Talk to other Mumsnetters who are considering a career change or are mature students.

Am I wasting my time?

5 replies

sharkstale · 10/03/2026 10:48

I started a Law degree through the Open Uni 7 years ago. During my first year, I fell pregnant. I completed that year, then deferred for a while. I went back part-time and completed the second year. I then fell pregnant again and deferred again. I'm now enrolled part-time again to finish my final year, however, it's been so long now since I started that the entire course content has changed and I've been unable to continue with a degree in Law. My only option now is to move my completed modules over to an Open Degree and finish with an open degree. Is there, realistically, any point to me finishing? I'm 37, I will be 39 when I finish as it's part-time.

I have been able to convert my completed modules into a Certificate of Higher Education in Law. Should I just cut my losses and walk away with that and be happy?

OP posts:
AudiobookListener · 10/03/2026 13:17

Do you want a degree for yourself? For the experience and life-skills finishing a degree after sticking at it so long will give you? Do you enjoy the studying for its own sake? Will you feel more proud of yourself and confident? I think finishing just for yourself would be very worthwhile.

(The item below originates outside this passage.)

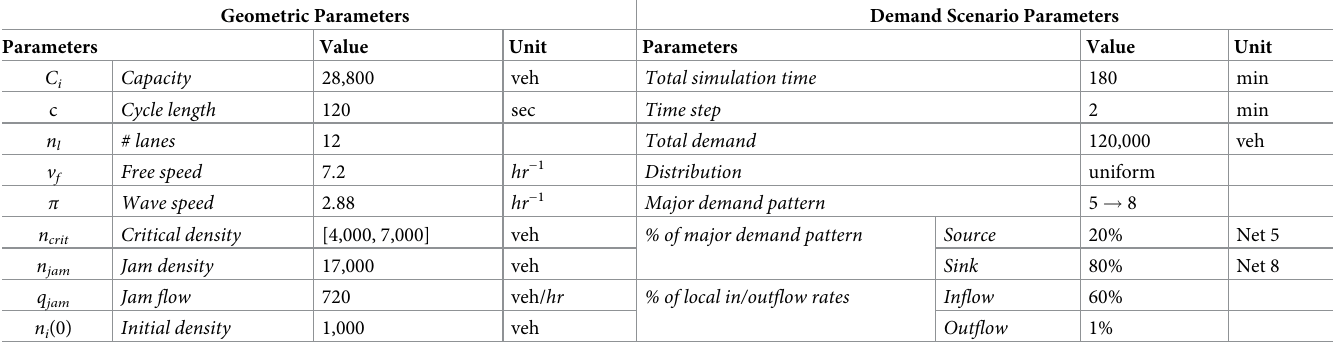
Table 1. Hyper-parameters for the macroscopic traffic simulation. (Written by authors). Geometric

Whether it will make any difference to your career, I don't know. But I would have thought an employer looking for someone with a degree, but not a particular subject, would be impressed by your resilience and staying power.

If on the other hand, it's become torture to study and you won't be able to use it in your chosen career anyway, I'd think twice, now that the modules are so expensive.

sharkstale · 10/03/2026 14:30

I think, at this point, I want to feel the accomplishment of having finished it. It's taken so long, and I'm so close, it feels wasted not to complete it - but I won't be finishing with the degree I wanted, which does put a downer on it.
I no longer believe I could pursue any law-related career, due to my age now and lifestyle. I was kid-free when I started and had different ambitions (first pregnancy was not planned).
Finding the time to study and complete the assignments at the moment is difficult as I have a toddler who doesn't sleep well.
I'm just weighing up the pros and cons of pushing myself to get it finished now that I'm finally back on it. Yes, it would feel good to have it done. And yes, i do love learning the content. But it is starting to stress me out as I have very limited free time to study.
So, I'm trying to be realistic now and work out if it's worth my while in the long run.

OP posts:
AudiobookListener · 10/03/2026 19:42

Oh, what a tricky dilemma!

I'm impressed you've got as far as you have, BTW, and I hope you are able to make the decision which is right for you.

senua · 10/03/2026 19:58

I no longer believe I could pursue any law-related career, due to my age now and lifestyle.
So why is an Open Degree such a problem? Doesn't it mean that you can pivot into a new interest or career - surely that's a plus?

user1476613140 · 10/03/2026 20:11

Turn it into a positive and use your life experience to walk away with an Open Degree.